[Page-level text extractions]
******

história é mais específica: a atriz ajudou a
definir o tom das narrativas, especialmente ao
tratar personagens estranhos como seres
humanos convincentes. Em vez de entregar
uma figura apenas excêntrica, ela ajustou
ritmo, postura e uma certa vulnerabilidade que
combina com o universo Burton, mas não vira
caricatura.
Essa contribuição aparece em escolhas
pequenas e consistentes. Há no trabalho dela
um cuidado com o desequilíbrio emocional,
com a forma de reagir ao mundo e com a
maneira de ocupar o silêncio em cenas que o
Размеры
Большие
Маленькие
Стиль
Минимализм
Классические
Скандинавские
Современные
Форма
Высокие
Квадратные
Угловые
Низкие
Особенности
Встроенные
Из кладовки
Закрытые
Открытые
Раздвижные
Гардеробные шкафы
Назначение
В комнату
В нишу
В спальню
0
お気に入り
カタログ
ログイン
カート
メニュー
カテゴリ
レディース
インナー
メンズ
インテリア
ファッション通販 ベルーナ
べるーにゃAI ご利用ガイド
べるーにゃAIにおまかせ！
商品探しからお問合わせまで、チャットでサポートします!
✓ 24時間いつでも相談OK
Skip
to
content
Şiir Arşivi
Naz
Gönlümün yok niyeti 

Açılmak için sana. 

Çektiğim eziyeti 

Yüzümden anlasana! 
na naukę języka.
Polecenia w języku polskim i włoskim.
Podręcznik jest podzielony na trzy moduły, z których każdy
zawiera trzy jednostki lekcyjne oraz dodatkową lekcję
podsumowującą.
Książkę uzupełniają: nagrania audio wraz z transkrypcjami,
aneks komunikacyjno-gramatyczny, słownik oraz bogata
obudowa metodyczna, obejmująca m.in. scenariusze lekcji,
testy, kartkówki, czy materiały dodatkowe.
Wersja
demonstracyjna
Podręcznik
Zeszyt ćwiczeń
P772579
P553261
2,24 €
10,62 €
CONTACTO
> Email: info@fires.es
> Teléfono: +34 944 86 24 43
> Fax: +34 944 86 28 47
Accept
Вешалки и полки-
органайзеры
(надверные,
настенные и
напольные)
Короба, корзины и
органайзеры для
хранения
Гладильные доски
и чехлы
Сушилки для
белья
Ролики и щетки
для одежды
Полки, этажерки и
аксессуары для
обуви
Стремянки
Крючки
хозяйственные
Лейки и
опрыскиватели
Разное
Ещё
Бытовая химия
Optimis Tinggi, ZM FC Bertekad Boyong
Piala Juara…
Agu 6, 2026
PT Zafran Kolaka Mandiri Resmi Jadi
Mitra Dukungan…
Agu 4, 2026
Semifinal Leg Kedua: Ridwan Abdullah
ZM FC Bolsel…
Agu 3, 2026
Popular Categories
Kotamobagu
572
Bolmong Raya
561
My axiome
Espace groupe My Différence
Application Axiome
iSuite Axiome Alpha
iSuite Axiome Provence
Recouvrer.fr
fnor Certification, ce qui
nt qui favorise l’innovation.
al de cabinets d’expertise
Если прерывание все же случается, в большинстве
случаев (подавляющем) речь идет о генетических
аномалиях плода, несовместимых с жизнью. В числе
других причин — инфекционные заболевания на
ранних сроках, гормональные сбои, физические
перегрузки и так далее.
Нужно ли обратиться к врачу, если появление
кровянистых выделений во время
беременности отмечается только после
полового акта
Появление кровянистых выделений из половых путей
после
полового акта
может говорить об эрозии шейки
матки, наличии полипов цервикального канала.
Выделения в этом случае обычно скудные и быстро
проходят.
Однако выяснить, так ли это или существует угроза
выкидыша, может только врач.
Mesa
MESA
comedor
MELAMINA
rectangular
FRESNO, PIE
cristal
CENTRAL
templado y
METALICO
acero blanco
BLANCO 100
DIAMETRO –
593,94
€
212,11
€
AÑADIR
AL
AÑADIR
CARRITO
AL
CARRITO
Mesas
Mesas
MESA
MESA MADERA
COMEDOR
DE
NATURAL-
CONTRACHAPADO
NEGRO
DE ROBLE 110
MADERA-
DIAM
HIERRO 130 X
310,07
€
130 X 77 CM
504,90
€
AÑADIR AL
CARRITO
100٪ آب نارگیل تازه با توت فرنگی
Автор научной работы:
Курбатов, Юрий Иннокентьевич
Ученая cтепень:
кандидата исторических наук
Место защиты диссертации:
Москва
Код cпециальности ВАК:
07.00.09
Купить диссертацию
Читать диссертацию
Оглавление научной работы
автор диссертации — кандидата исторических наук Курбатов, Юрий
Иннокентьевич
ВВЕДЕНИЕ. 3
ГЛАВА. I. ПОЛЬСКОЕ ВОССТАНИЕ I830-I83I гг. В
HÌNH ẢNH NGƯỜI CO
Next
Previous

******

**Exercise objective:** Write the entries above out again, unchanged and complete.

**Output of the exercise:**
história é mais específica: a atriz ajudou a
definir o tom das narrativas, especialmente ao
tratar personagens estranhos como seres
humanos convincentes. Em vez de entregar
uma figura apenas excêntrica, ela ajustou
ritmo, postura e uma certa vulnerabilidade que
combina com o universo Burton, mas não vira
caricatura.
Essa contribuição aparece em escolhas
pequenas e consistentes. Há no trabalho dela
um cuidado com o desequilíbrio emocional,
com a forma de reagir ao mundo e com a
maneira de ocupar o silêncio em cenas que o
Размеры
Большие
Маленькие
Стиль
Минимализм
Классические
Скандинавские
Современные
Форма
Высокие
Квадратные
Угловые
Низкие
Особенности
Встроенные
Из кладовки
Закрытые
Открытые
Раздвижные
Гардеробные шкафы
Назначение
В комнату
В нишу
В спальню
0
お気に入り
カタログ
ログイン
カート
メニュー
カテゴリ
レディース
インナー
メンズ
インテリア
ファッション通販 ベルーナ
べるーにゃAI ご利用ガイド
べるーにゃAIにおまかせ！
商品探しからお問合わせまで、チャットでサポートします!
✓ 24時間いつでも相談OK
Skip
to
content
Şiir Arşivi
Naz
Gönlümün yok niyeti 

Açılmak için sana. 

Çektiğim eziyeti 

Yüzümden anlasana! 
na naukę języka.
Polecenia w języku polskim i włoskim.
Podręcznik jest podzielony na trzy moduły, z których każdy
zawiera trzy jednostki lekcyjne oraz dodatkową lekcję
podsumowującą.
Książkę uzupełniają: nagrania audio wraz z transkrypcjami,
aneks komunikacyjno-gramatyczny, słownik oraz bogata
obudowa metodyczna, obejmująca m.in. scenariusze lekcji,
testy, kartkówki, czy materiały dodatkowe.
Wersja
demonstracyjna
Podręcznik
Zeszyt ćwiczeń
P772579
P553261
2,24 €
10,62 €
CONTACTO
> Email: info@fires.es
> Teléfono: +34 944 86 24 43
> Fax: +34 944 86 28 47
Accept
Вешалки и полки-
органайзеры
(надверные,
настенные и
напольные)
Короба, корзины и
органайзеры для
хранения
Гладильные доски
и чехлы
Сушилки для
белья
Ролики и щетки
для одежды
Полки, этажерки и
аксессуары для
обуви
Стремянки
Крючки
хозяйственные
Лейки и
опрыскиватели
Разное
Ещё
Бытовая химия
Optimis Tinggi, ZM FC Bertekad Boyong
Piala Juara…
Agu 6, 2026
PT Zafran Kolaka Mandiri Resmi Jadi
Mitra Dukungan…
Agu 4, 2026
Semifinal Leg Kedua: Ridwan Abdullah
ZM FC Bolsel…
Agu 3, 2026
Popular Categories
Kotamobagu
572
Bolmong Raya
561
My axiome
Espace groupe My Différence
Application Axiome
iSuite Axiome Alpha
iSuite Axiome Provence
Recouvrer.fr
fnor Certification, ce qui
nt qui favorise l’innovation.
al de cabinets d’expertise
Если прерывание все же случается, в большинстве
случаев (подавляющем) речь идет о генетических
аномалиях плода, несовместимых с жизнью. В числе
других причин — инфекционные заболевания на
ранних сроках, гормональные сбои, физические
перегрузки и так далее.
Нужно ли обратиться к врачу, если появление
кровянистых выделений во время
беременности отмечается только после
полового акта
Появление кровянистых выделений из половых путей
после
полового акта
может говорить об эрозии шейки
матки, наличии полипов цервикального канала.
Выделения в этом случае обычно скудные и быстро
проходят.
Однако выяснить, так ли это или существует угроза
выкидыша, может только врач.
Mesa
MESA
comedor
MELAMINA
rectangular
FRESNO, PIE
cristal
CENTRAL
templado y
METALICO
acero blanco
BLANCO 100
DIAMETRO –
593,94
€
212,11
€
AÑADIR
AL
AÑADIR
CARRITO
AL
CARRITO
Mesas
Mesas
MESA
MESA MADERA
COMEDOR
DE
NATURAL-
CONTRACHAPADO
NEGRO
DE ROBLE 110
MADERA-
DIAM
HIERRO 130 X
310,07
€
130 X 77 CM
504,90
€
AÑADIR AL
CARRITO
100٪ آب نارگیل تازه با توت فرنگی
Автор научной работы:
Курбатов, Юрий Иннокентьевич
Ученая cтепень:
кандидата исторических наук
Место защиты диссертации:
Москва
Код cпециальности ВАК:
07.00.09
Купить диссертацию
Читать диссертацию
Оглавление научной работы
автор диссертации — кандидата исторических наук Курбатов, Юрий
Иннокентьевич
ВВЕДЕНИЕ. 3
ГЛАВА. I. ПОЛЬСКОЕ ВОССТАНИЕ I830-I83I гг. В
HÌNH ẢNH NGƯỜI CO
Next
Previous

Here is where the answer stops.